Dorking war memorial.
Plenty of names,…
…264 in total,…
…and one in particular, top right,…
…who tends to attract the most attention, proved once again by the fact that he is the only man on the memorial who has featured in not just one but two previous posts on this website. Did I say man? More about fifteen year old Valentine Joe Strudwick can be found here and here.
The memorial is made of Portland Stone, the arms on either side inscribed with 88 names of those killed in service during World War II.
Pity the Great War centenary cleaning budget couldn’t have extended to World War II as well.
I suppose some time in early 2039 they’ll clean the memorial’s wings too.
Ten civilians, the victims of German bombing, complete the list.
Dorking is only a small town with a population of about 11,000, but like so many similar towns across the country, memories of the Great War are never far away.
Sixty two casualties of two World Wars can be found in the cemetery, there’s another memorial and a Roll of Honour in the church, and yet another, rather unusual, Roll of Honour elsewhere in the high street, as you can see here.

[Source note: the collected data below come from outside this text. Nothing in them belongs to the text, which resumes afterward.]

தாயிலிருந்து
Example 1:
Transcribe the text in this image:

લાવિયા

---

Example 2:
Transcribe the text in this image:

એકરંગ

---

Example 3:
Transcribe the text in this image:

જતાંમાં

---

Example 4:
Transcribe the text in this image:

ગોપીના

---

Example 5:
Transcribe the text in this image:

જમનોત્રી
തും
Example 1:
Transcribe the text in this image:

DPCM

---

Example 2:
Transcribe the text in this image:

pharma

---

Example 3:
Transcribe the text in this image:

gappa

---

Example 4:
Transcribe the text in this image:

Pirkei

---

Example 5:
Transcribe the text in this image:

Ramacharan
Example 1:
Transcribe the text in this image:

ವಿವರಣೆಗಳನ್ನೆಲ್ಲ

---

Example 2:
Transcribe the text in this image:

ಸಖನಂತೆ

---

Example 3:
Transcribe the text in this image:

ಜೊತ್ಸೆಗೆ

I share your pity MJS as to why the WW1 cleaning Budget could not have extended to the WW2 lists however this raises yet another question. Some War Memorials I’ve seen on my side of the world have inscriptions that to all intents and purposes have “black lettering” but in fact are old style stone masons cut lettering filled with lead much the same as old civilian cemetery head stones.

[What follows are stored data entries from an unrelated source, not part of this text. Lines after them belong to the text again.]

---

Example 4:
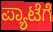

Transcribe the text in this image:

ಪ್ಯಾಟೆಗೆ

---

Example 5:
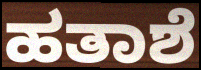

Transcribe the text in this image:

ಹತಾಶೆ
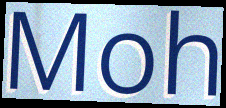
Moh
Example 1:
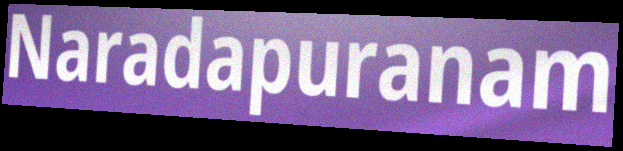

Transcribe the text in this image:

Naradapuranam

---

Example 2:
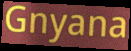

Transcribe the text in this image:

Gnyana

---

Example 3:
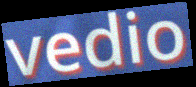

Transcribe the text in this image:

vedio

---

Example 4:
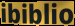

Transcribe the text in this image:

ibiblio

Without going into the intricacies (which I’ve been taught by a UK trained old time true Stonemason) and depending upon the tablet stone (noting Dorking’s is Portland) lead filled lettering should not be cleaned. Many in ignorance brush or pressure clean these tablets and wash out the lead thus disfiguring the lettering. My old mate says: NEVER clean these tablets. DO NOT touch them – leave them to mature with age.
Could this be why the WW2 lists were not cleaned?
Very interesting Sid. I might make it a mission to find out. Dorking is not far away – I might go and see the Council and ask them. As if anyone will know the answer, of course. But it is a very interesting point. Honestly, the knowledge in this Great War group of ours staggers me sometimes.